Ainda assim, a dor era imensa. Ver o rosto dele nas revistas, ouvir seu nome na TV... Era um lembrete constante do que eu havia perdido. E, mesmo mergulhada no trabalho, mesmo com todas as distrações do mundo, eu sabia que estava sozinha.
Enquanto arrumava minhas coisas no camarim, uma das colegas da agência se aproximou, animada.
——— Marli, vamos ao bar hoje? Beber um pouco, relaxar... Você quer vir?
Olhei para o relógio no celular. Faltavam apenas vinte minutos para o início da corrida. Suspirei, já decidida.
——— Não, obrigada... Eu tenho compromisso. Hoje tem Fórmula 1.
Saí antes que elas pudessem insistir, mas, ao virar o corredor, ainda consegui ouvir a conversa entre elas, abafada, mas clara o suficiente para me atingir.
——— Não sabia que a Marli era fã de Fórmula 1.
——— Ela não é. O ex dela é piloto.
Aquela frase me acertou como uma flecha. Segui andando, fingindo que não tinha ouvido nada, mas a verdade era que, de certa forma, elas estavam certas. Eu nunca tinha sido fã de corridas antes do Ayrton. A Fórmula 1 entrou na minha vida por causa dele, e mesmo agora, meses depois de termos nos separado, ela continuava sendo um elo.
Cheguei ao quarto, liguei a TV e me sentei no sofá, abraçando uma almofada enquanto os motores já rugiam no fundo. Não era mais pelo esporte, nem por uma paixão nova.
Era por ele.
Porque, de alguma forma, assistir às corridas era a única maneira que eu tinha de me sentir próxima de Ayrton. Mesmo que ele não soubesse disso, mesmo que nunca soubesse.
( . . . )
O clima no box da McLaren em Suzuka era intenso, como sempre acontecia antes de uma corrida decisiva. Ayrton estava sentado, focado, enquanto enrolava esparadrapo nos dedos com precisão. Era um ritual quase mecânico, mas cada movimento tinha propósito. Ele precisava daquela firmeza no volante, principalmente em uma pista como Suzuka.

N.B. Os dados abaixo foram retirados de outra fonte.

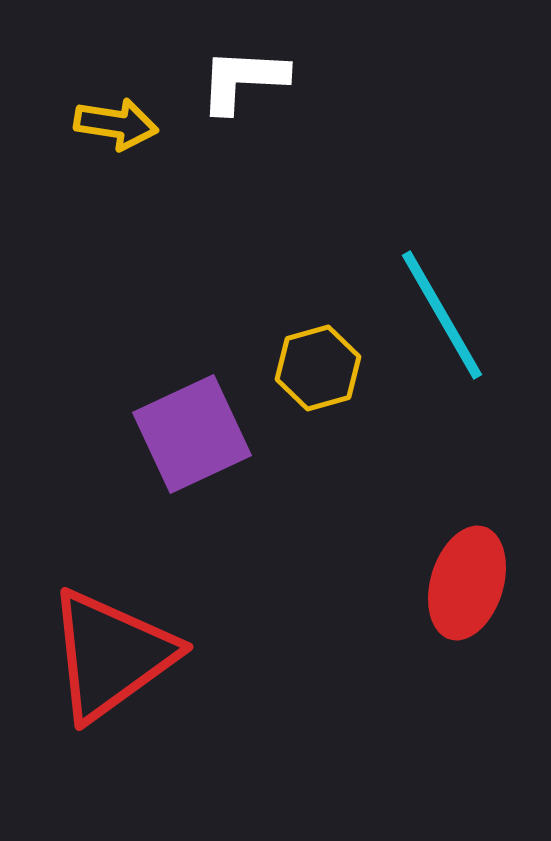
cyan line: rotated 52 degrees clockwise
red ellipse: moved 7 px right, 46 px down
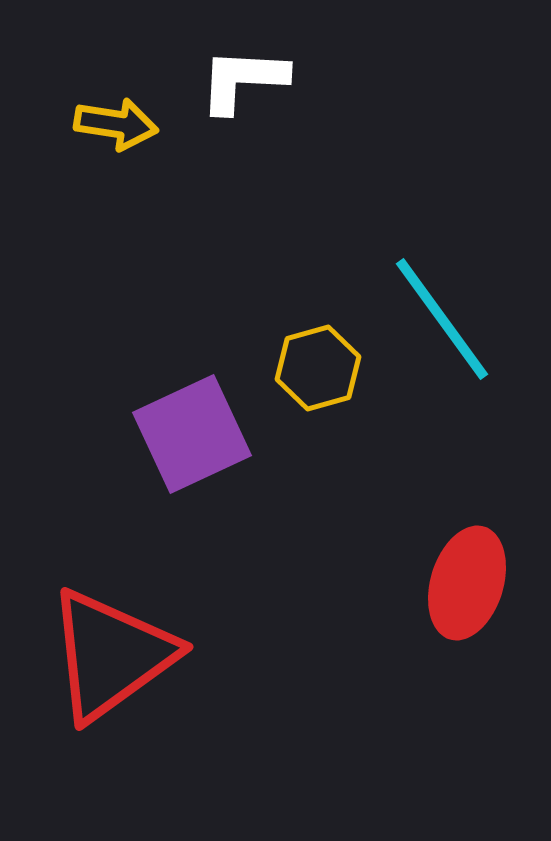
cyan line: moved 4 px down; rotated 6 degrees counterclockwise
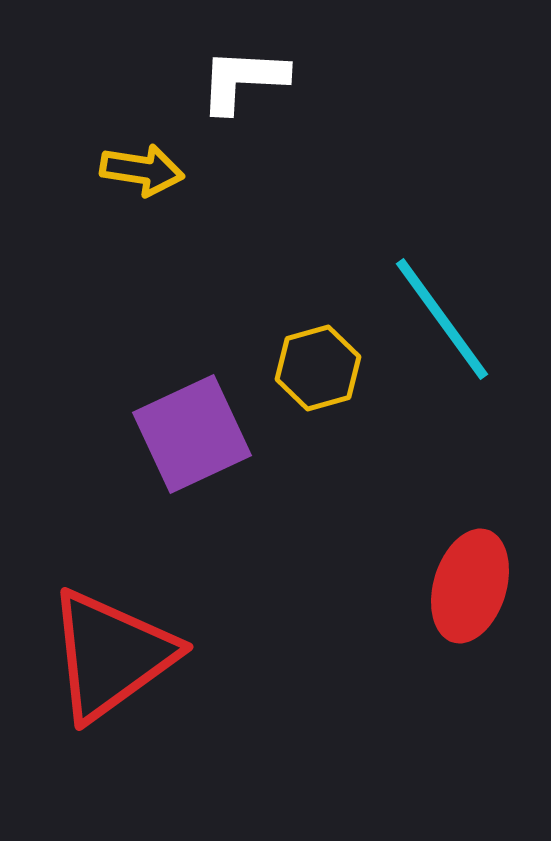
yellow arrow: moved 26 px right, 46 px down
red ellipse: moved 3 px right, 3 px down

Ao lado dele, Gerhard Berger ajustava suas luvas, mas não perdeu a oportunidade de provocar, com um sorriso meio debochado.
——— Não vai vacilar hoje, hein, Senna.
Ayrton levantou os olhos por um momento, sem deixar de enrolar o esparadrapo no dedo indicador. Respondeu com a voz calma, mas carregada de determinação:
——— Já me fudi várias vezes por causa do sistema, mas hoje não.

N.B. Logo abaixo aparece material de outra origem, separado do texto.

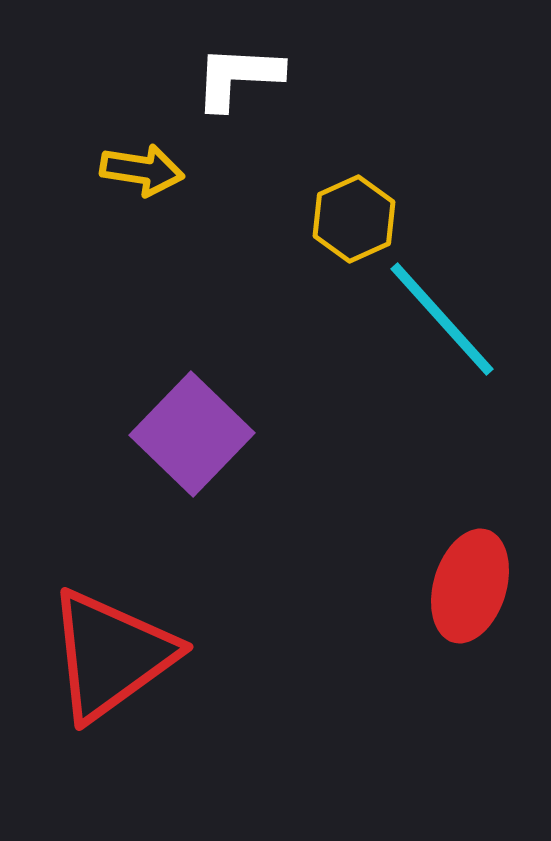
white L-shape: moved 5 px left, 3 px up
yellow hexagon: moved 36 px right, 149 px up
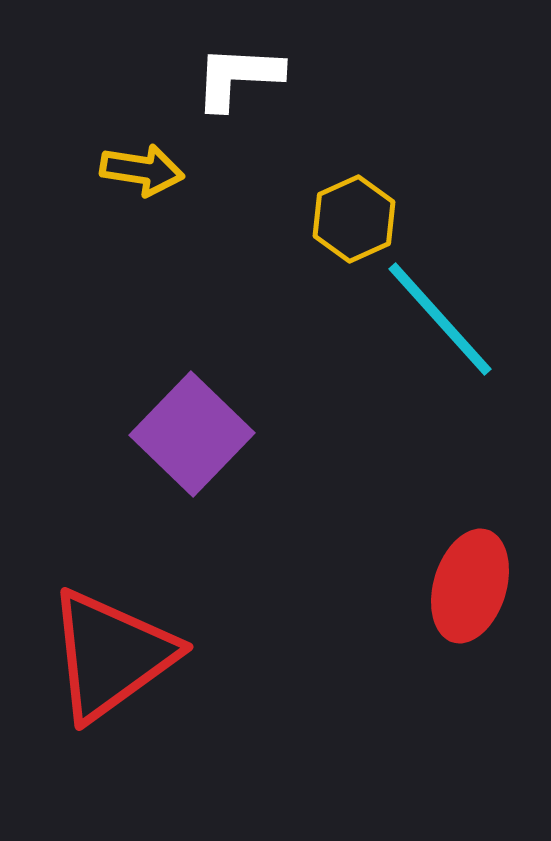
cyan line: moved 2 px left
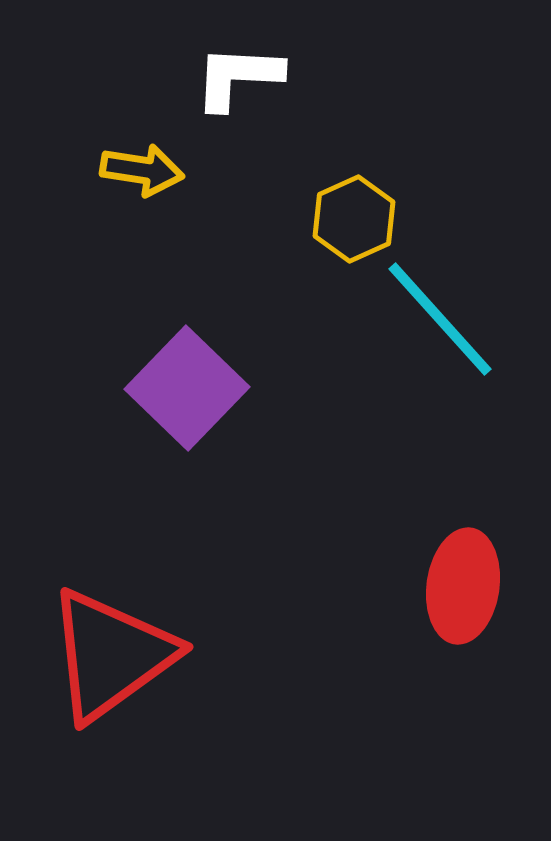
purple square: moved 5 px left, 46 px up
red ellipse: moved 7 px left; rotated 9 degrees counterclockwise
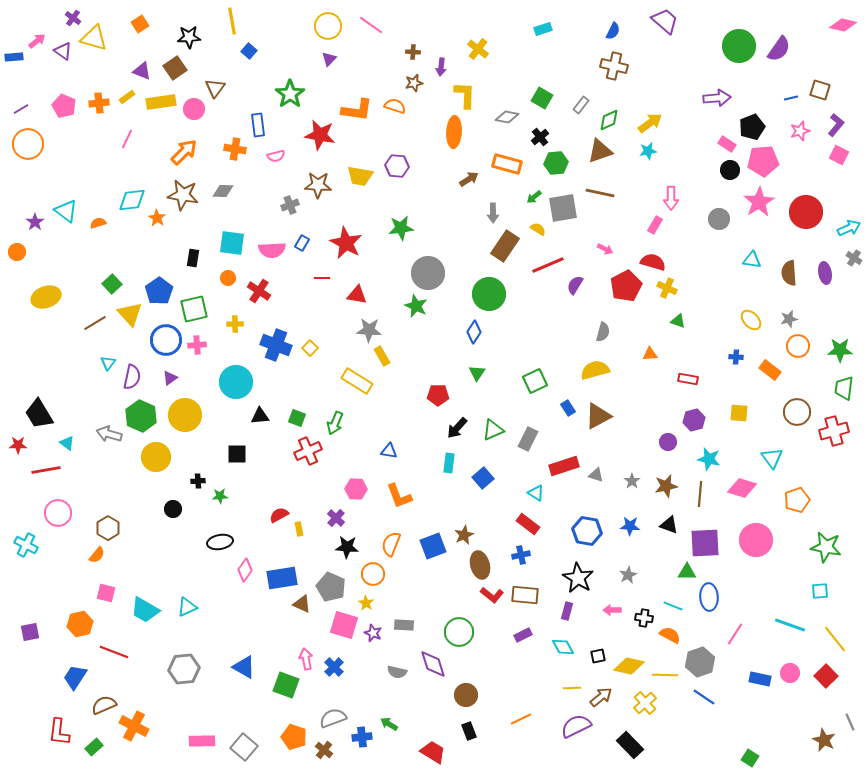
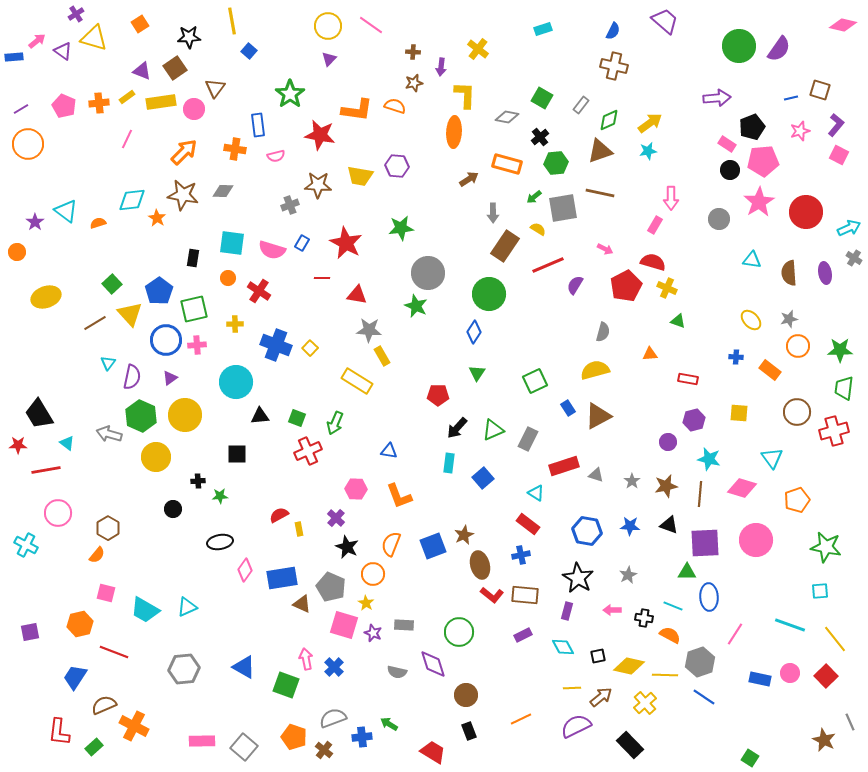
purple cross at (73, 18): moved 3 px right, 4 px up; rotated 21 degrees clockwise
pink semicircle at (272, 250): rotated 20 degrees clockwise
black star at (347, 547): rotated 20 degrees clockwise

O tom não era de brincadeira. Ele estava falando sério. Depois de tudo o que tinha enfrentado naquela temporada — os problemas com o carro, as decisões políticas que muitas vezes o prejudicaram, e até mesmo as disputas internas na equipe — Ayrton sabia que aquele era o momento de virar o jogo.

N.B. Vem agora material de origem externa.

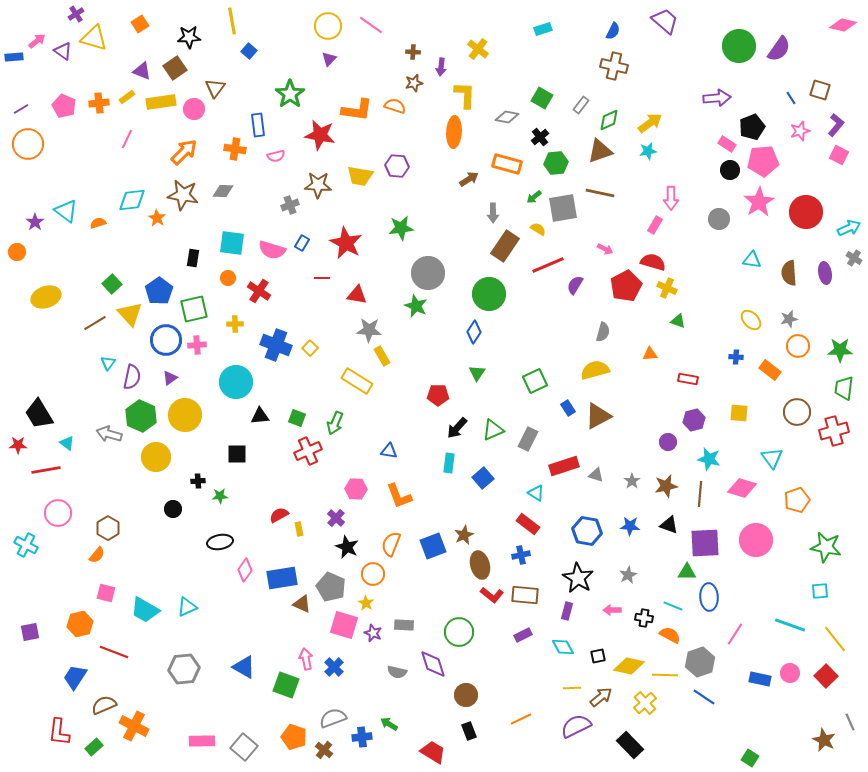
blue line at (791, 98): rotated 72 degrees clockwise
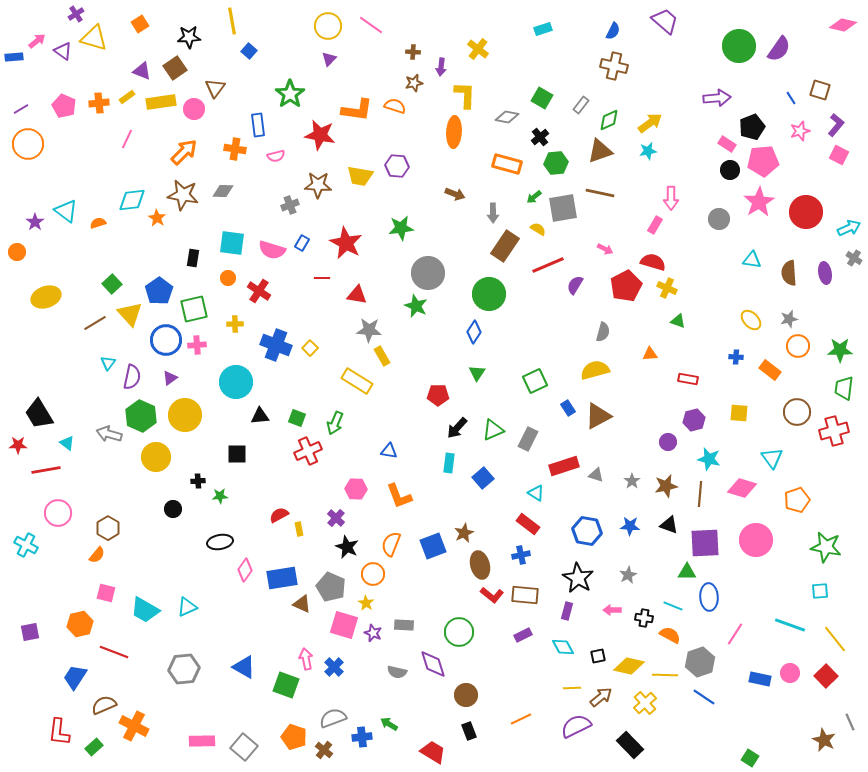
brown arrow at (469, 179): moved 14 px left, 15 px down; rotated 54 degrees clockwise
brown star at (464, 535): moved 2 px up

Berger, já de pé, preparava-se para sair e aproveitou para lançar mais uma provocação, virando-se antes de cruzar a porta.
——— Só não vai perder a cabeça hoje, porque eu não quero que aquele merda vença na Ferrari um ano depois que eu saí.
Ayrton não reagiu. Continuou em silêncio, ajustando os esparadrapos e focado em sua preparação mental. Berger deu uma risada, talvez por hábito, talvez para aliviar a própria tensão, e começou a caminhar para fora. Porém, antes de sair completamente, parou na porta e se virou mais uma vez.
——— Sabe, eu gostava mais quando você namorava a modelinho de biquíni. Você era mais sorridente naquela época.
Ayrton finalmente ergueu os olhos, encarando Gerhard com um misto de irritação e nostalgia. Não disse nada, mas sua expressão já entregava o que ele estava pensando. Berger sorriu de canto, como quem sabia que tinha atingido um ponto sensível, e saiu, deixando Ayrton sozinho novamente.
O silêncio no box era preenchido apenas pelo som dos mecânicos trabalhando no carro. Ayrton abaixou a cabeça, respirou fundo e voltou ao que estava fazendo. Era verdade. Ele sabia disso. Mas naquele momento, o único lugar onde ele podia estar completamente presente era na pista. O resto, por mais importante que fosse, precisava esperar.